Question

If n=1+x, where x is the product of 4 consecutive positive integers, then which of the following is/are true?
1. n is odd;
2. n is prime
3. n is a perfect square

• A. 1 and 3 only
• B. 1 and 2 only
• C. 1 only
• D. None of these

Answer 1

The Correct Option is C

To determine which statements about n are true, let's analyze the given condition:

Step 1: Define the problem. We have n = 1 + x, where x is the product of 4 consecutive positive integers, i.e., x = k(k+1)(k+2)(k+3) for some positive integer k.

Step 2: Check if n is odd. Since x = k(k+1)(k+2)(k+3) includes 4 consecutive integers, at least one of these integers is even, making x even. Therefore, x is an even number, making 1 + x an odd number because adding 1 to an even number results in an odd number. So, statement 1 is true.
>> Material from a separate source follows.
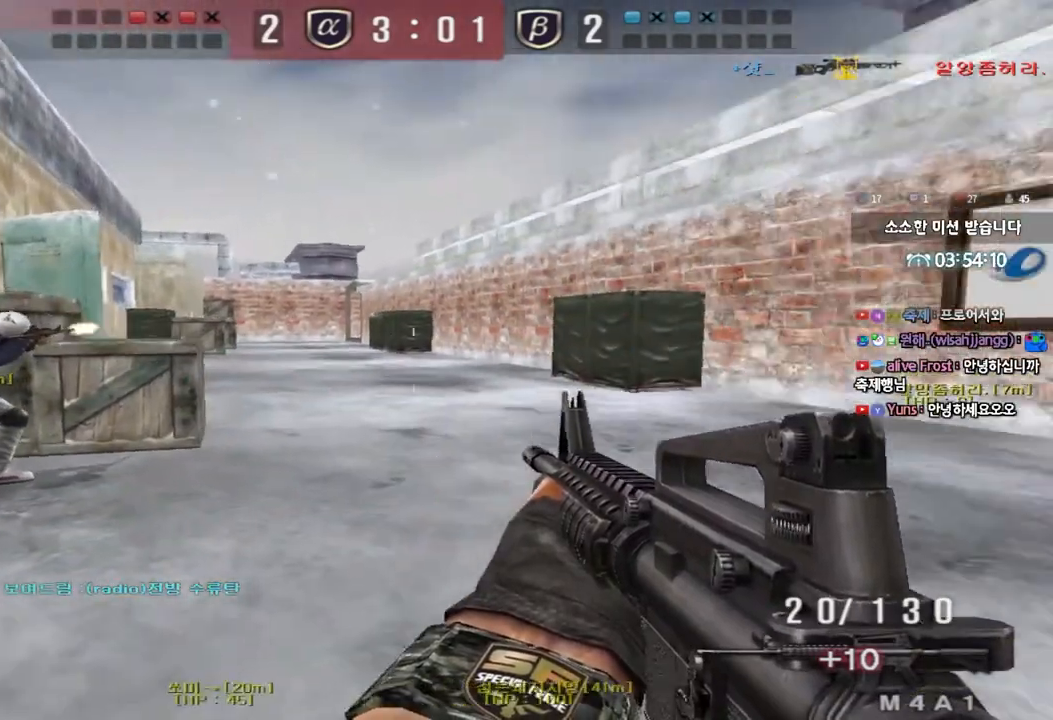
{"keys": [], "events": [[183, "ctrl", "down"], [183, "s", "up"], [217, "a", "up"], [300, "a", "down"], [300, "ctrl", "up"], [433, "a", "up"]]}
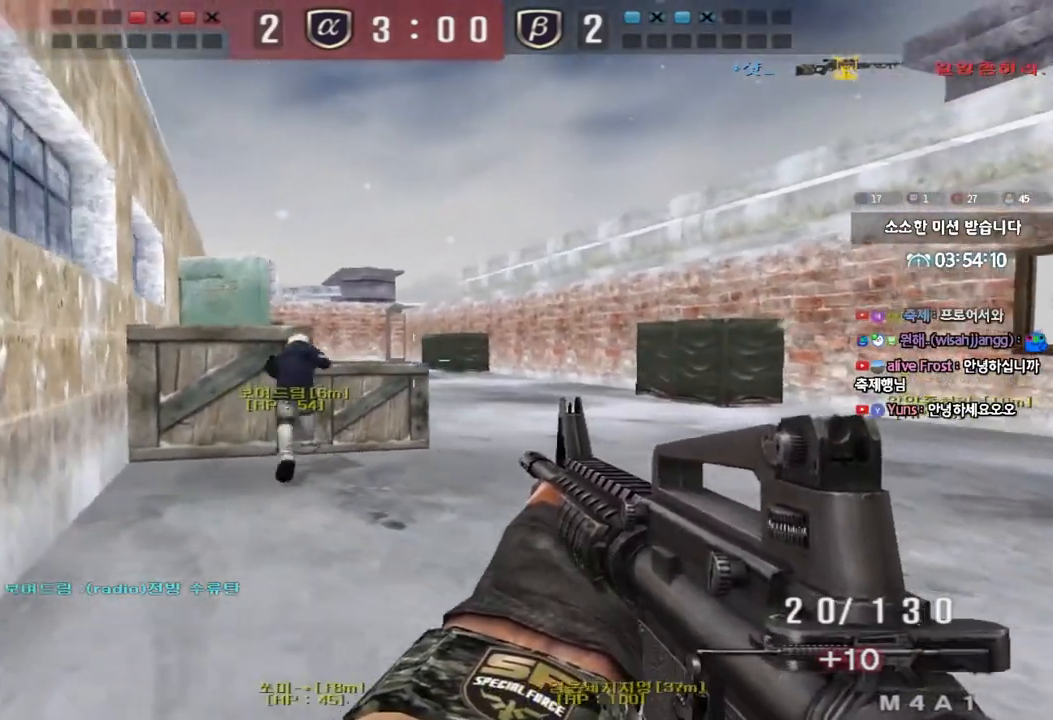
{"keys": [], "events": []}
Step 3: Check if n is prime. For n = 1 + x to be prime, it should have no positive divisors other than 1 and itself. However, since x is a product of 4 consecutive integers, it is always greater than 1. Thus, n = 1 + x will never represent a prime number because it results in an integer that can be divided by other numbers. Hence, statement 2 is false.

Step 4: Check if n is a perfect square. A perfect square is an integer that is the square of an integer. Since x is the product of 4 consecutive integers, x increases rapidly, and consequently, 1 + x typically doesn't form perfect squares due to inconsistent patterns. Therefore, statement 3 is false.

Ultimately, only statement 1 is true, so the correct answer is 1 only.